Write every line of the material again exactly, with no pictures in the copy.

## DATA PROVIDED
■ ■ ■ ■
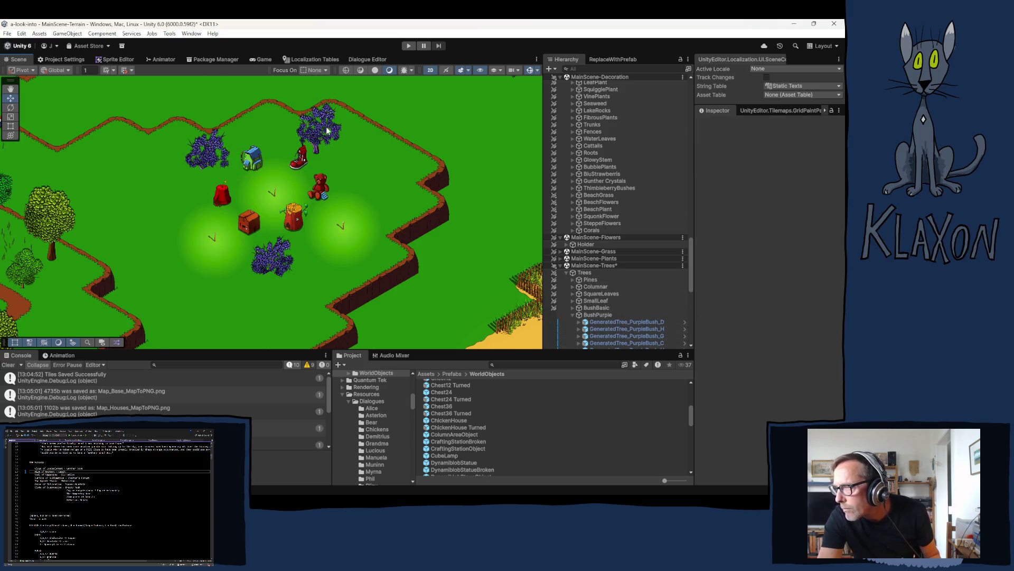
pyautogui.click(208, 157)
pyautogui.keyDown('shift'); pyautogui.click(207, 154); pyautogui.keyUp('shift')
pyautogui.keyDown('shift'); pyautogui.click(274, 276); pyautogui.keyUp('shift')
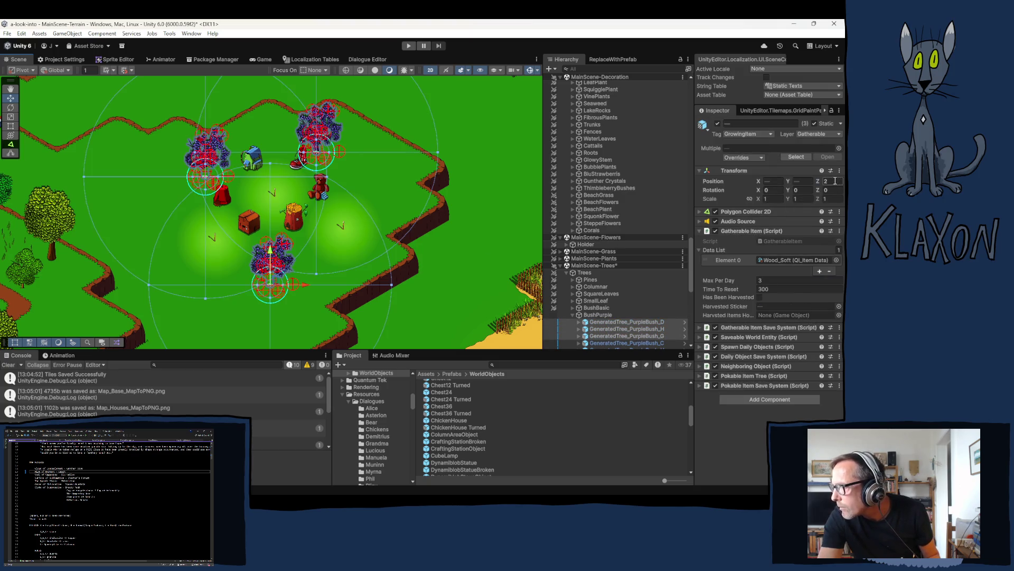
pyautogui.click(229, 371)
■ ■ ■ ■
## TASK ANSWER
pyautogui.click(208, 157)
pyautogui.keyDown('shift'); pyautogui.click(207, 154); pyautogui.keyUp('shift')
pyautogui.keyDown('shift'); pyautogui.click(274, 276); pyautogui.keyUp('shift')
pyautogui.click(229, 371)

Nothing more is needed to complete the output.